TASK STATEMENT - Go line by line through the records and tally those that include "Bereich". Respond with the tally only.

INFORMATION -
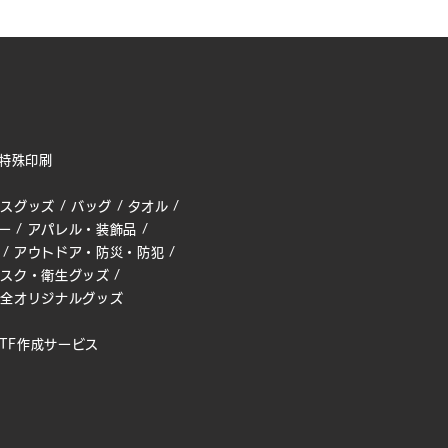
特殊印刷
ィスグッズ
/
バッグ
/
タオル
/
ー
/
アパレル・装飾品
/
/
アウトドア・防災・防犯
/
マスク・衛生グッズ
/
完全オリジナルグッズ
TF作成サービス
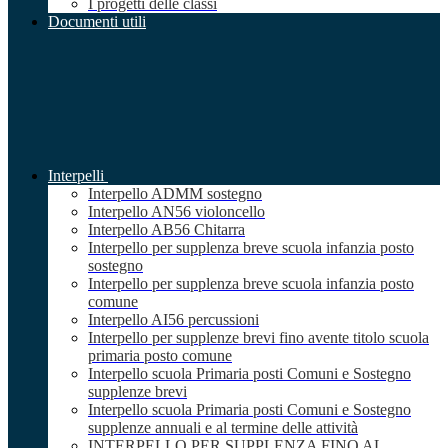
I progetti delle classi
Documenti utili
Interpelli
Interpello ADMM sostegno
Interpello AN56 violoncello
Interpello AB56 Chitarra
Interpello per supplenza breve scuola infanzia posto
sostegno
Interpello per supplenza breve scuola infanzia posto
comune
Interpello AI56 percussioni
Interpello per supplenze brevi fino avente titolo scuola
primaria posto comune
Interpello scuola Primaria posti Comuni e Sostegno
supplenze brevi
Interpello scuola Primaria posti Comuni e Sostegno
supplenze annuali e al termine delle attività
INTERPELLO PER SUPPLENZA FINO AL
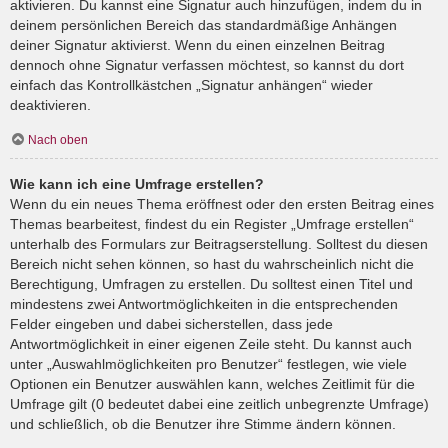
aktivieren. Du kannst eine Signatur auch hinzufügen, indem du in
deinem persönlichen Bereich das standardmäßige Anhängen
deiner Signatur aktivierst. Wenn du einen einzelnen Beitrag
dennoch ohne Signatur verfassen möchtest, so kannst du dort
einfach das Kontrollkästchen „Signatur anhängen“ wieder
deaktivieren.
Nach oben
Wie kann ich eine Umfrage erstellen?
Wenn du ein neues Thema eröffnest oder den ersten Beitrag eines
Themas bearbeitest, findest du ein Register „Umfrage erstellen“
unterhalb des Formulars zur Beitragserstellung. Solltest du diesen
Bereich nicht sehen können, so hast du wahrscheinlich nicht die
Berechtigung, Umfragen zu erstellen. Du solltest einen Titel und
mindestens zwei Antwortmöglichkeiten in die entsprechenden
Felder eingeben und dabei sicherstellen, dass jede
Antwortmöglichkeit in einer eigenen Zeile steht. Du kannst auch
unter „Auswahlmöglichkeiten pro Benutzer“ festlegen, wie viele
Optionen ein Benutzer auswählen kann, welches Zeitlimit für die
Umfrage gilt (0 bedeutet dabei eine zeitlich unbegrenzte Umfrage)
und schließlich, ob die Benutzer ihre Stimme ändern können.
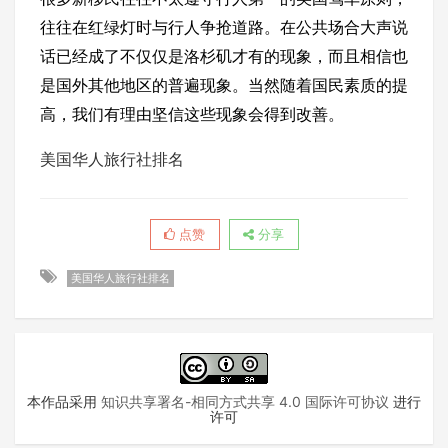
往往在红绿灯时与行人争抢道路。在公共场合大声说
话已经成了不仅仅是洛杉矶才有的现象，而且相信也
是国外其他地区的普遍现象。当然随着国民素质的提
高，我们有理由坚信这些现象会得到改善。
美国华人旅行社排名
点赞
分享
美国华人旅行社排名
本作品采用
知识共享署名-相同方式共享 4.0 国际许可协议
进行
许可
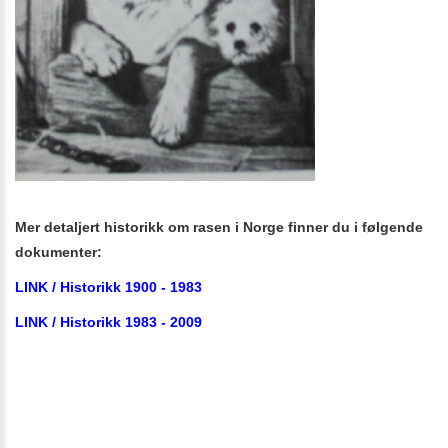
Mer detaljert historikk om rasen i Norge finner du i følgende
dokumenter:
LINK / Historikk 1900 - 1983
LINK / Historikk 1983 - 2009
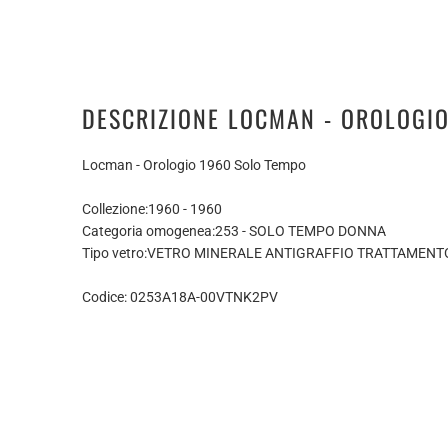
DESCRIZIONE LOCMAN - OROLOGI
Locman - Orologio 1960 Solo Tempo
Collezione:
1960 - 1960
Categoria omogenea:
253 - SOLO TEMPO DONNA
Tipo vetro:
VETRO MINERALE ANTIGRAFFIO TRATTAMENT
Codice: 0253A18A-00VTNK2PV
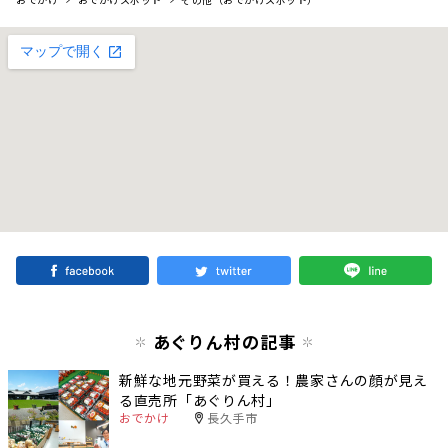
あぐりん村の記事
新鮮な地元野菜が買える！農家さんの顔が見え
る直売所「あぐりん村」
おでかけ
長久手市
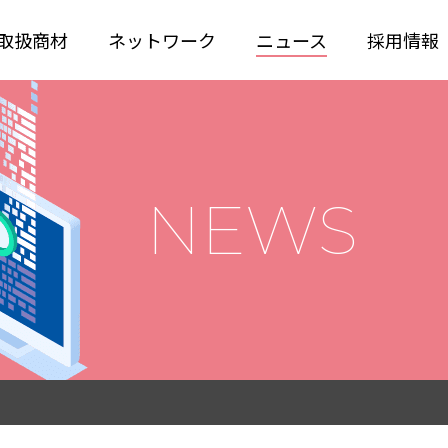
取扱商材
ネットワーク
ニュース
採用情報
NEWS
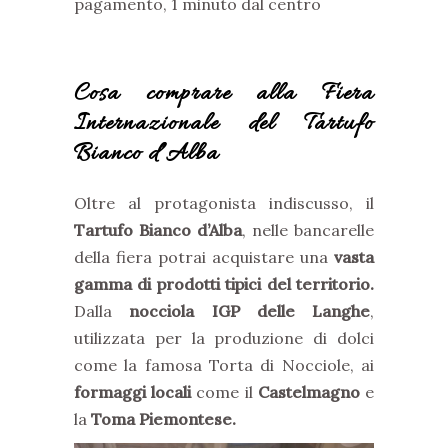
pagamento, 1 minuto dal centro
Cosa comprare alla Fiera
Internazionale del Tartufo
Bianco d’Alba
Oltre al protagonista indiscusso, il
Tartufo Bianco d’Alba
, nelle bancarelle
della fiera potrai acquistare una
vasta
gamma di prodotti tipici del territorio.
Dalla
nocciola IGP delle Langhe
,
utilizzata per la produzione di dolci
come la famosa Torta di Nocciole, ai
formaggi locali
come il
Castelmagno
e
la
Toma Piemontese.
* * *
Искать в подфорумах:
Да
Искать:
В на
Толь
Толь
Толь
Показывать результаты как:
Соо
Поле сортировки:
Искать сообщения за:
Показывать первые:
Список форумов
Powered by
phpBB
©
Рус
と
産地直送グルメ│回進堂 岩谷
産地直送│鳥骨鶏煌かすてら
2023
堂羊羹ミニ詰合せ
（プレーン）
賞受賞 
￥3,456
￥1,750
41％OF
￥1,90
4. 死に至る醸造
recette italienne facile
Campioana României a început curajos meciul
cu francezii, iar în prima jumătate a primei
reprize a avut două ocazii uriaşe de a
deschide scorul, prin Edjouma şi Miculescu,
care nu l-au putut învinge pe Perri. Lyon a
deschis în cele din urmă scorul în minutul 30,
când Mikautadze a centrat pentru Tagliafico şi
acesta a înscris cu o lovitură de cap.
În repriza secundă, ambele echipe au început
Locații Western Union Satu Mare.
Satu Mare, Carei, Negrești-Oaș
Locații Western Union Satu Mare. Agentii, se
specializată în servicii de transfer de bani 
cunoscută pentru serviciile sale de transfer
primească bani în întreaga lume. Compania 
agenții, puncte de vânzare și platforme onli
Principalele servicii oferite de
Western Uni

ANSWER SECTION - 2